The child's belongings should be moved in a suitcase or holdall and never be transported in bin-bags or other inappropriate containers.
Let the child know what contact they may have with you in the future and provide them with photographs and mementoes of their time with you.
If a placement ends without this being planned, a disruption meeting may be held. A disruption meeting is an opportunity for everyone who has been involved in the child/young person's care to look at what has happened, what went well and what could have gone better. This helps not only you as a carer but may help the child in future placements.
Placements ending in an unplanned way nearly always leave all those concerned feeling bad. Your Supervising Social Worker will want to work with you to make sure that everything is done to support you with children and young people living with you and to manage difficulties. A Placement Support Meeting maybe arranged.
When you are struggling, use your support mechanisms to help you to find a way forward.
However, not all foster care placements work out. A disruption can also occur when Children’s Social Care feel the placement is no longer meeting the child’s needs or you decide that you are no longer able to care for a child or the child decides they do not want to stay in the placement.

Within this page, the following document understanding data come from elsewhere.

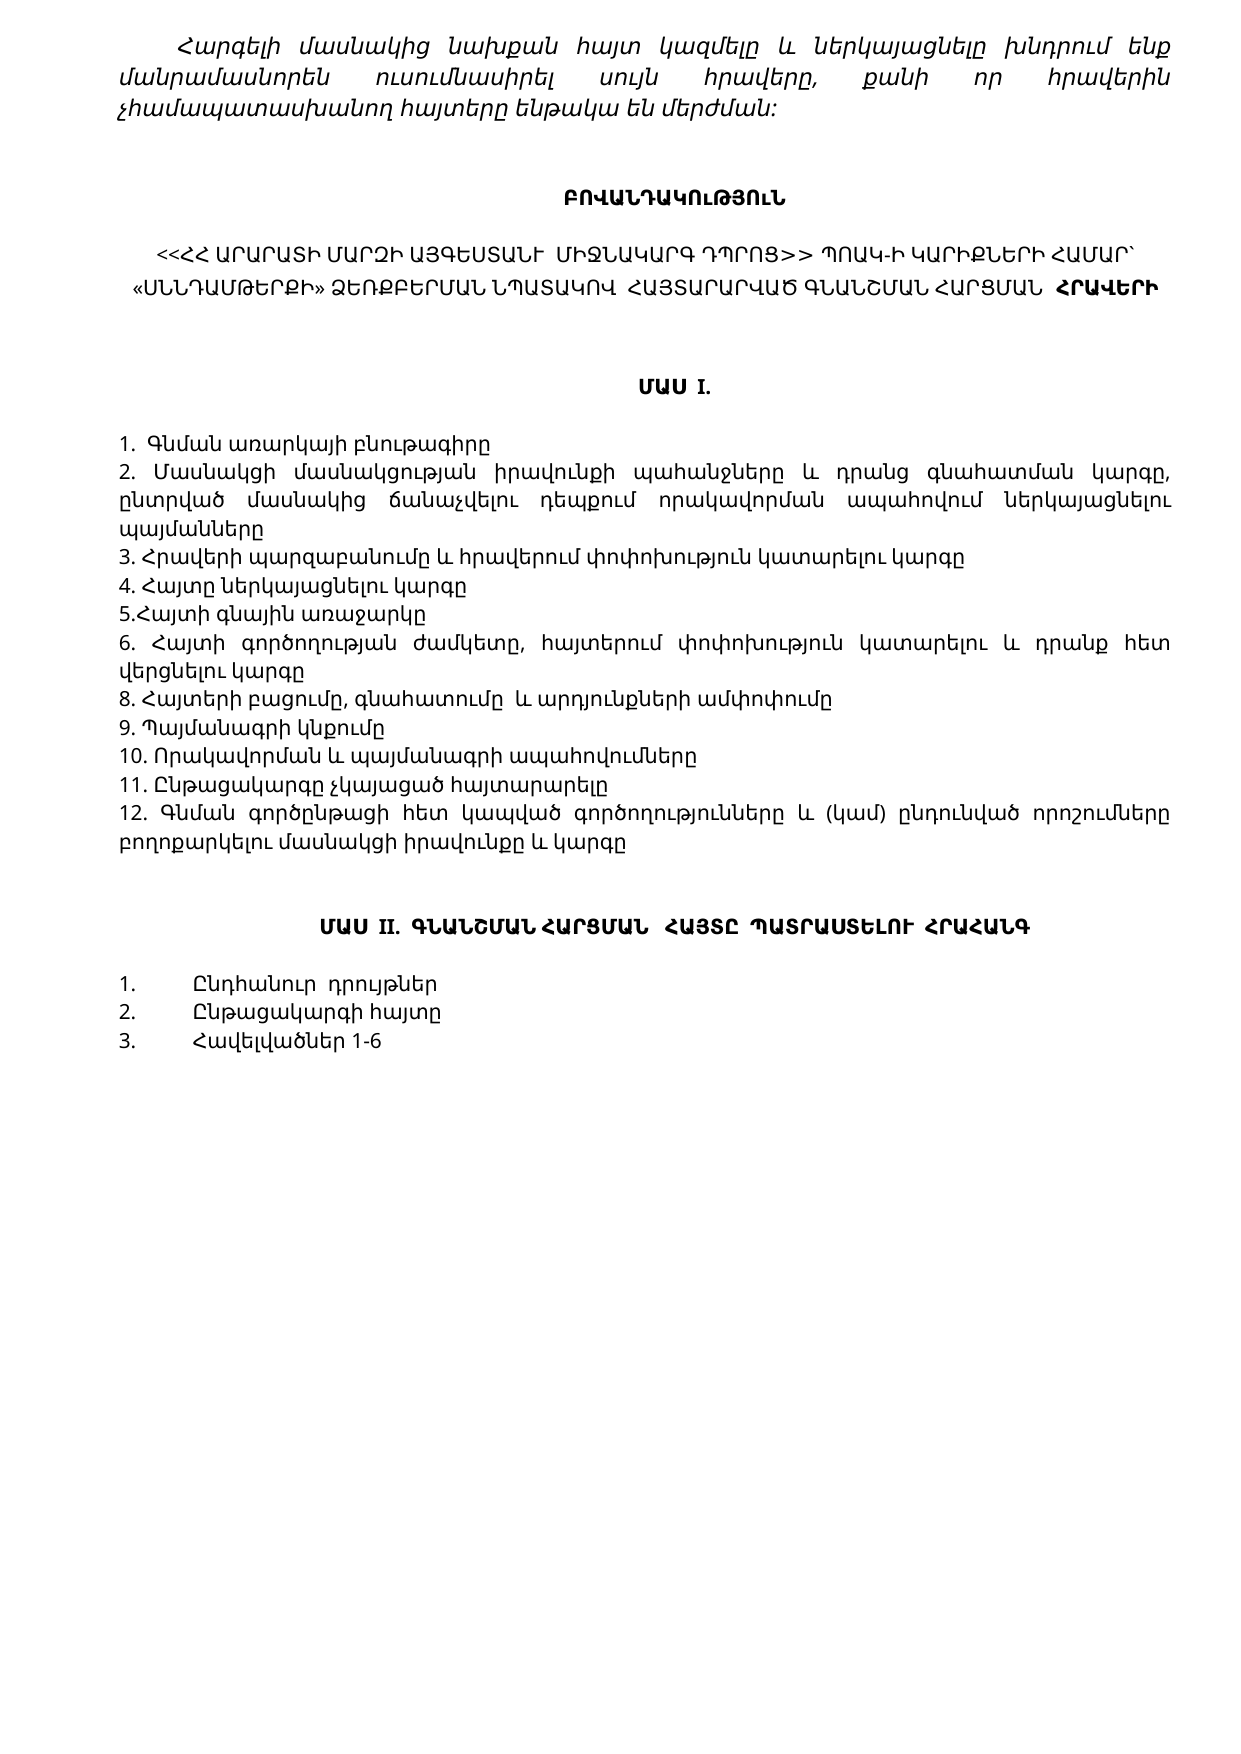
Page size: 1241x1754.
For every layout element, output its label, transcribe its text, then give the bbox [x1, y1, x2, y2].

text 12. Գնման գործընթացի հետ կապված գործողությունները և (կամ) ընդունված որոշումները բողոքարկելու մասնակցի իրավունքը և կարգը [118, 798, 1171, 855]
text 5.Հայտի գնային առաջարկը [118, 599, 1171, 628]
text 3. Հրավերի պարզաբանումը և հրավերում փոփոխություն կատարելու կարգը [118, 542, 1171, 571]
text ԲՈՎԱՆԴԱԿՈւԹՅՈւՆ [118, 183, 1171, 211]
text 2. Ընթացակարգի հայտը [118, 997, 1171, 1026]
text 6. Հայտի գործողության ժամկետը, հայտերում փոփոխություն կատարելու և դրանք հետ վերցնելու կարգը [118, 628, 1171, 684]
text ՄԱՍ II. ԳՆԱՆՇՄԱՆ ՀԱՐՑՄԱՆ ՀԱՅՏԸ ՊԱՏՐԱՍՏԵԼՈՒ ՀՐԱՀԱՆԳ [118, 912, 1171, 941]
text <<ՀՀ ԱՐԱՐԱՏԻ ՄԱՐԶԻ ԱՅԳԵՍՏԱՆՒ ՄԻՋՆԱԿԱՐԳ ԴՊՐՈՑ>> ՊՈԱԿ-Ի ԿԱՐԻՔՆԵՐԻ ՀԱՄԱՐ` «ՍՆՆԴԱՄԹԵՐՔԻ» ՁԵՌՔԲԵՐՄԱՆ ՆՊԱՏԱԿՈՎ ՀԱՅՏԱՐԱՐՎԱԾ ԳՆԱՆՇՄԱՆ ՀԱՐՑՄԱՆ ՀՐԱՎԵՐԻ [118, 240, 1172, 302]
text ՄԱՍ I. [118, 372, 1171, 400]
text 1. Ընդհանուր դրույթներ [118, 969, 1171, 997]
text Հարգելի մասնակից նախքան հայտ կազմելը և ներկայացնելը խնդրում ենք մանրամասնորեն ուսումնասիրել սույն հրավերը, քանի որ հրավերին չհամապատասխանող հայտերը ենթակա են մերժման: [118, 29, 1171, 123]
text 1. Գնման առարկայի բնութագիրը [118, 429, 1171, 457]
text 2. Մասնակցի մասնակցության իրավունքի պահանջները և դրանց գնահատման կարգը, ընտրված մասնակից ճանաչվելու դեպքում որակավորման ապահովում ներկայացնելու պայմանները [118, 457, 1171, 542]
text 10. Որակավորման և պայմանագրի ապահովումները [118, 741, 1171, 770]
text 8. Հայտերի բացումը, գնահատումը և արդյունքների ամփոփումը [118, 684, 1171, 713]
text 3. Հավելվածներ 1-6 [118, 1026, 1171, 1054]
text 11. Ընթացակարգը չկայացած հայտարարելը [118, 770, 1171, 798]
text 9. Պայմանագրի կնքումը [118, 713, 1171, 741]
text 4. Հայտը ներկայացնելու կարգը [118, 571, 1171, 599]
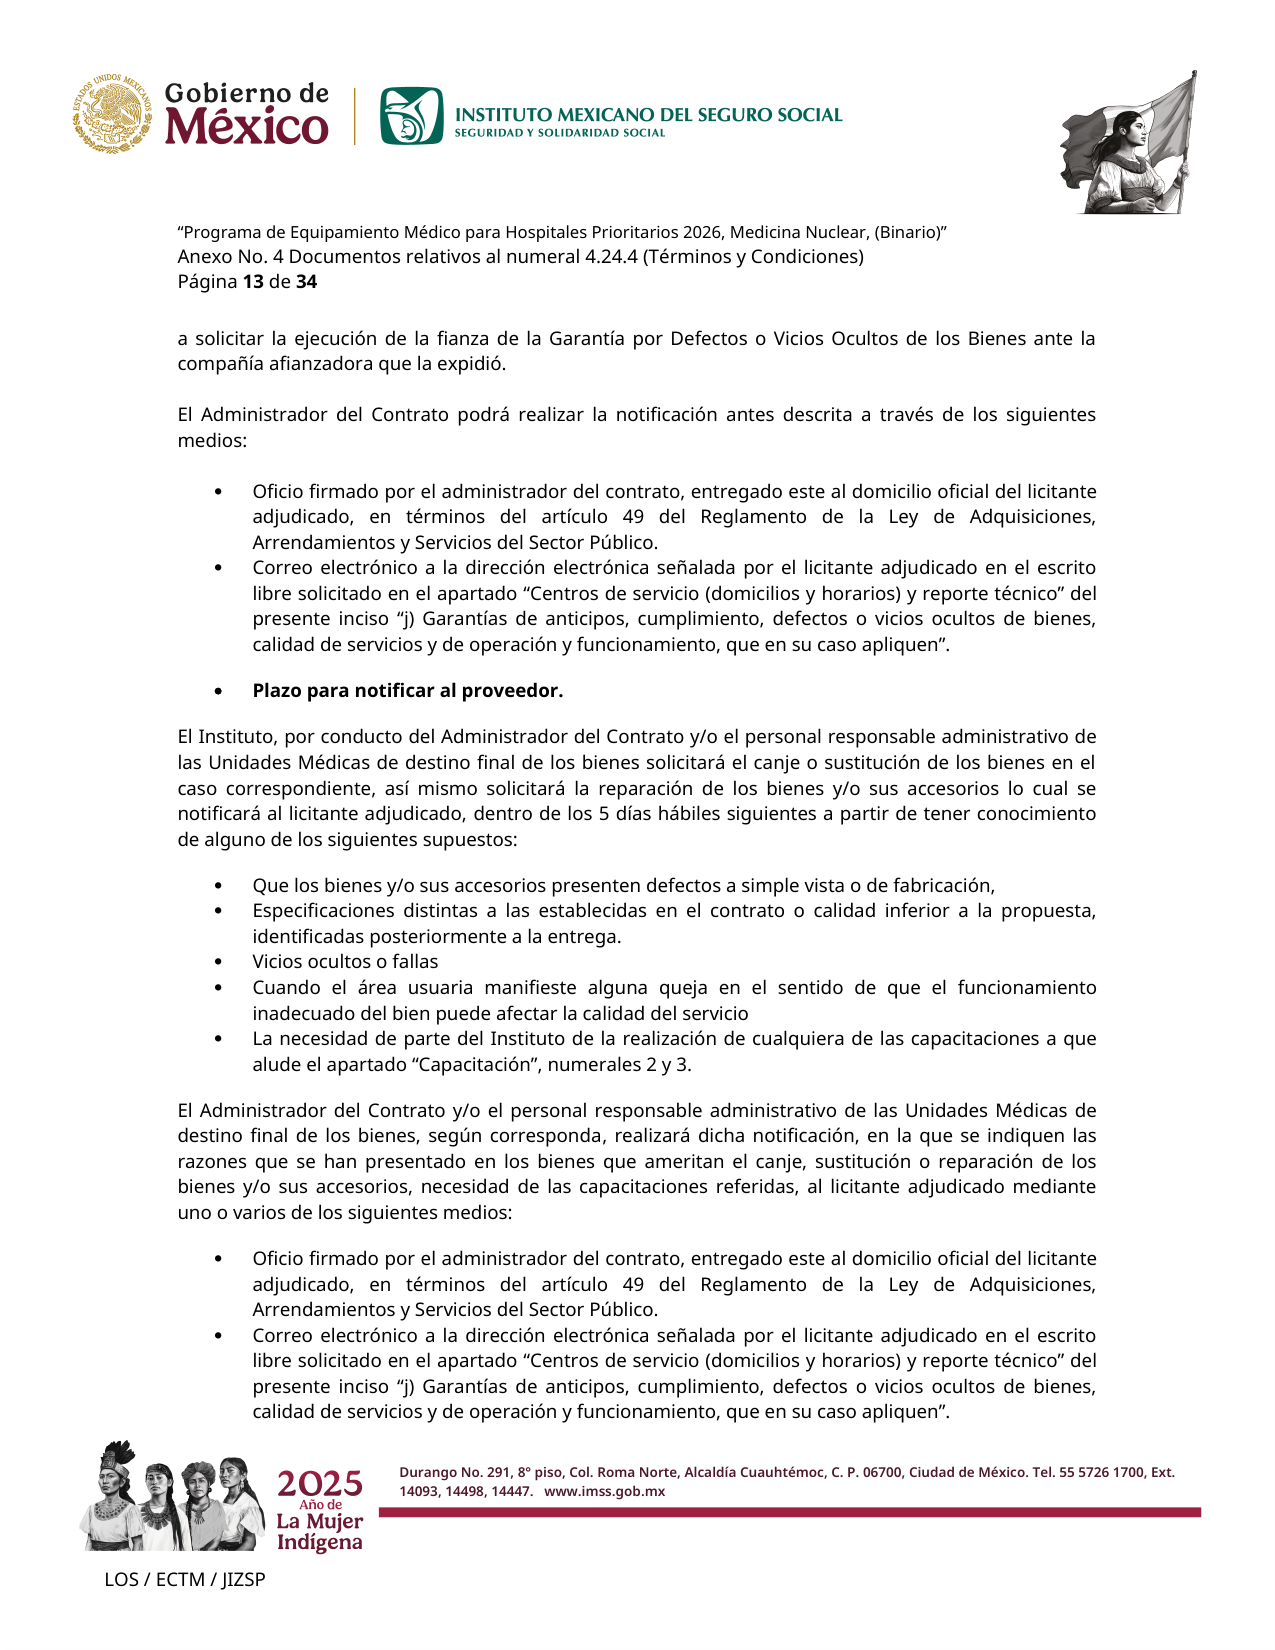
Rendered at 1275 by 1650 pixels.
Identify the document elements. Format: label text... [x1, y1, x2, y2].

It is vital that for whatever reason the placement ended, you make the move for the child as positive as possible. When endings are unplanned, the welfare and well-being of the child is paramount and your Fostering Service should support you to act at all times with this in mind. It is also important that the needs and feelings of other children living in your home are taken into account.
A Disruption Meeting may be arranged by the child's social worker.
These meetings may be held a little while after the actual disruption so that some of the immediate feelings of upset have reduced. They will consider all aspects of the placement in an attempt to understand what happened. Disruption Meetings can sometimes feel threatening, but it is important to recognise that their purpose is not to blame anyone but to reach a better understanding of what happened, including whether more support should have been provided. Most carers who have been through a placement breakdown have found the Disruption Meeting helpful.
Who may attend:
- You;
- The child, if appropriate;
- Your Supervising Social Worker and their Manager;
- The child’s social worker and their Manager;
- The proposed carer;
- Independent Reviewing Officer;
- Any other relevant people.
The Chair of the meeting should ensure that the circumstances that led to the disruption are reviewed, and that everyone has the opportunity to express their views in order to:
- Find out how and why the disruption happened;
- Learn from what happened and avoid the same thing happening again - for the child/others in your home;
- Identify the positive work and good experiences for the child amongst the difficulties;
- Support all parties involved and help them carry on and recover;
- Contribute to the future planning for the child;
- Identify work to be done and who will do it.
The Chair will make sure minutes are sent to all those involved. The report of the Disruption Meeting may be presented to the fostering panel. A Looked After Review should also be arranged. A review may be held to look at your approval terms.